Ехать было недалеко, на Гороховую. Шофер — чистый, бритый, похожий на англичанина — подкатил их к чугунному подъезду, высадил и, подав машину назад, вынул «Петербургский листок» {108}и погрузился в чтение раздирательного фельетона с невероятными приключениями. Толстый солидный швейцар, тайно служивший в охранке и имевший специальное поручение оберегать Григория, зорко осмотрел приезжих, и граф с Варварой Михайловной поднялись во второй этаж и позвонили. За стеной глухо слышались голоса. Граф неприметно поморщился.
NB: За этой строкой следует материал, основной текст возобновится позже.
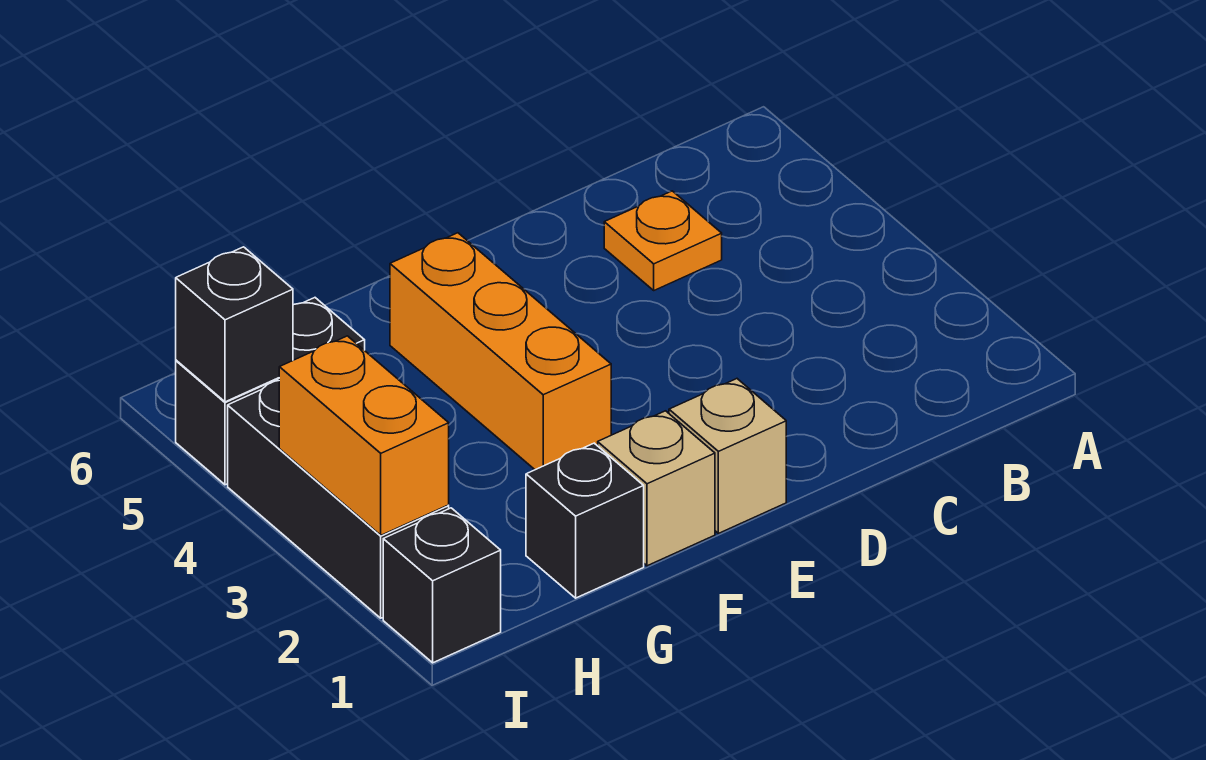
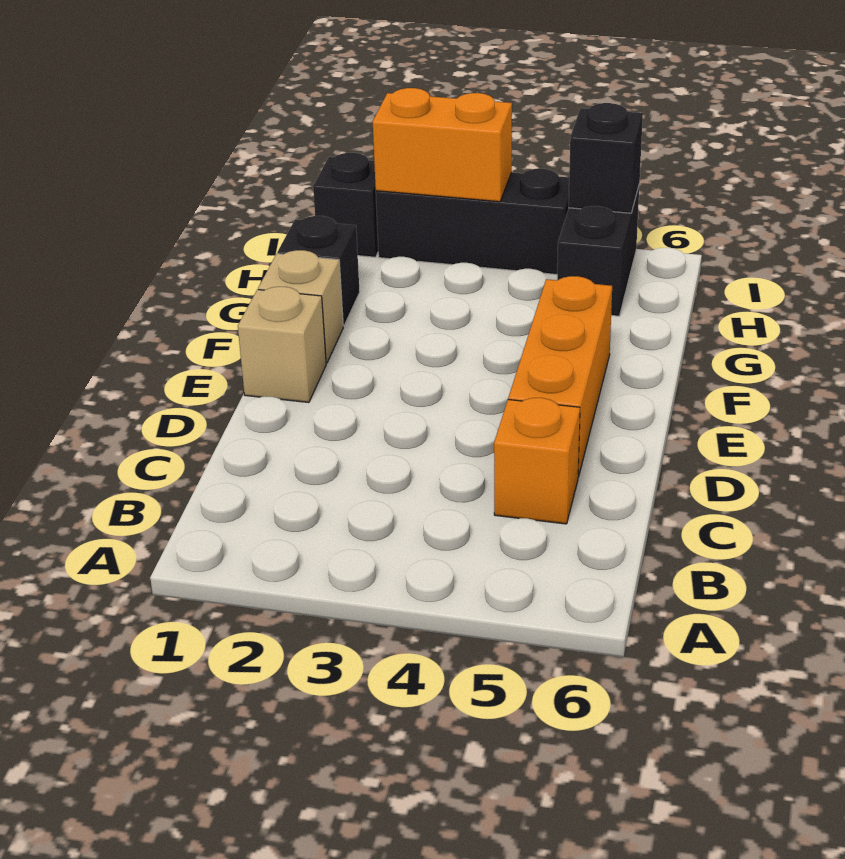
orange plate C5 level 1 -> orange brick C5 level 1
orange brick F3:F5 level 1 -> orange brick D5:F5 level 1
Дверь легонько отворилась, и, не снимая цепи, толстая курносая девка с лакированными щеками спросила было: «Вам чего?» — но, узнав Варвару Михайловну, улыбнулась и впустила гостей в темноватую, заваленную шубами переднюю. И здесь стоял здоровый, рослый — видимо, из гвардейцев — и зоркий охранник. Они разделись и остановились на пороге поместительной, чисто мещанской приемной, сплошь заставленной дивными цветами. Жарко натопленные комнаты были полны их сладкого и густого аромата. Приемная была переполнена посетителями: тут были барыни-аристократки, гвардейские офицеры, мужики-просители в валенках часто из самых отдаленных губерний, два священника с большими золотыми крестами на груди, бедные курсистки и студенты, явившиеся за пособием, сестры милосердия в своих белых косынках, какие-то серые салопницы, упитанный банкир с черными глазами навыкате, дама в глубоком трауре, княгиня-фрейлина с каким-то выплаканным лицом, поляк лесничий с густыми золотистыми усами. Драгоценные меха, сверкающие бриллианты, платья из Парижа, подшитые валенки и скромные платочки смешивались тут в одно. У многих были в руках приношения: цветы, торты, свертки какие-то. И все смотрели на Григория в его шелковой кремовой, обильно и красиво вышитой рубахе подобострастными глазами, ловили каждое слово его, каждый жест. С помощью своей секретарши, графини Г., он опрашивал просителей. Его землистое лицо было скучно, и в тяжелых глазах стояло свойственное иногда им тяжелое, точно свинцовое выражение.

— А, Варвара великомученица… — улыбнувшись из приличия одними губами, проговорил Григорий. — Да и с графом! Забыл ты совсем старого приятеля, граф… А у меня только вчера насчет тебя разговор был…

— Где? — любезно здороваясь, осведомился граф.